The issue isn't just the offset it's a step.  So consider a preamp that's off, but normally has a few milliamps of offset.  When you turn the preamp on, if it has no delay relays, you go from 0V to say 0.010 V, and that sudden step is the popping you hear. A cap in the way still passes the step, but over time blocks the 0.010V.  So if you looked at the wave form on the other side of the cap you'd see a spike, then decline to zero, even though the preamp circuitry may still have 0.010V on the output.  Of course, some of it may just be the random nature of the amp getting powered up even without a final offset.

 

 

 

@judsauce , well, we’ve got the long weekend coming up, so maybe that is having an effect on whose there to answer the phone. We’ll hope so anyway. Maybe if you give them a call on Tuesday you will get through. Have you got your eye on a pre that you are thinking you better get crap or get off the pot on? If so, I do know the feeling.

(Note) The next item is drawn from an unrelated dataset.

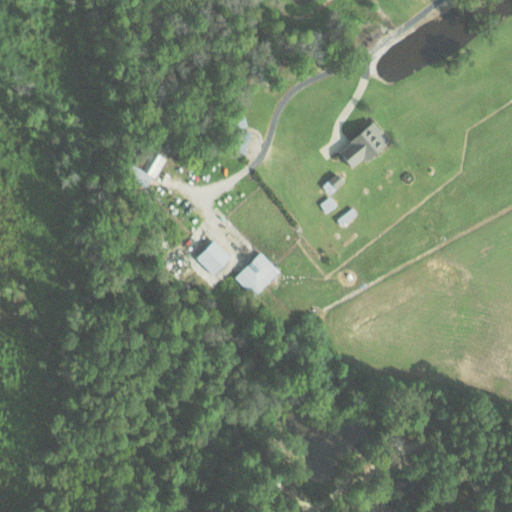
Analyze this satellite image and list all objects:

Conventional vacuum tube preamps often use a "cathode follower" to assure low output impedance and compatibility with a wide range of power amps ... vacuum tube, transistor, Class D, GANFet, etc.

The plate circuit of the cathode follower is typically at 300 volts DC, and the cathode (the output) is typically at half that, or 150 volts DC. A blocking capacitor is used to remove the high voltage, leaving the output at zero volts DC, but when the preamp is turned on or off, significant transients can make it through the blocking capacitor. The most common strategy to deal with this is a shorting relay with a time-delay circuit ... that’s the faint "click" some preamps make when they are turned on or off.

Although it is good practice to turn on the preamp first, wait a minute for warm-up, then the power amp, and turn off the power amp first, followed by the preamp, this mostly protects the speakers from loud transients. A transistor power amp can be damaged, even if it is turned off, if the input transistors are exposed to more than 20 volts. That’s why a good vacuum tube preamp will have a muting relay as part of the circuit ... but not all tube preamps have a muting relay.

The preamp I designed for Don Sachs uses an output transformer, which are free of turn-on and turn-on transients. But coupling capacitors are much more common than output transformers, and muting relays are pretty much a requirement for that kind of circuit.

Old-school 1950’s preamps almost never had a muting relay, but all power amps used tubes back then, and they aren’t affected by transients (although speakers are). It was OK to simply turn on the whole system at once, since the tubes in the power amp took the longest to warm up, which protected the speakers.

Things got more tricky when DC-coupled transistor amps became the norm in the early Seventies. A mix-n-match of a traditional tube preamp could easily damage a first or second-generation transistor power amp, and maybe take out the speakers, as well. Modern tube preamps typically have a muting relay, which is there to prevent transients or failure-mode DC offsets.

You are not necessarily home free with a transistor preamp. Some use DC servo circuits to automatically zero out DC offsets, and if this servo circuit fails, and presents the power amp with several volts DC, that can take out a DC-coupled power amp, and damage the woofer, as well. Loudspeakers can only tolerate less than a watt of DC offset.

May be worth putting this into perspective.  Your typical SS pre may have +- 15V rails.  You could put your tongue on that and survive.

A tube preamp, like an old TV or amp, has potentially lethal voltages.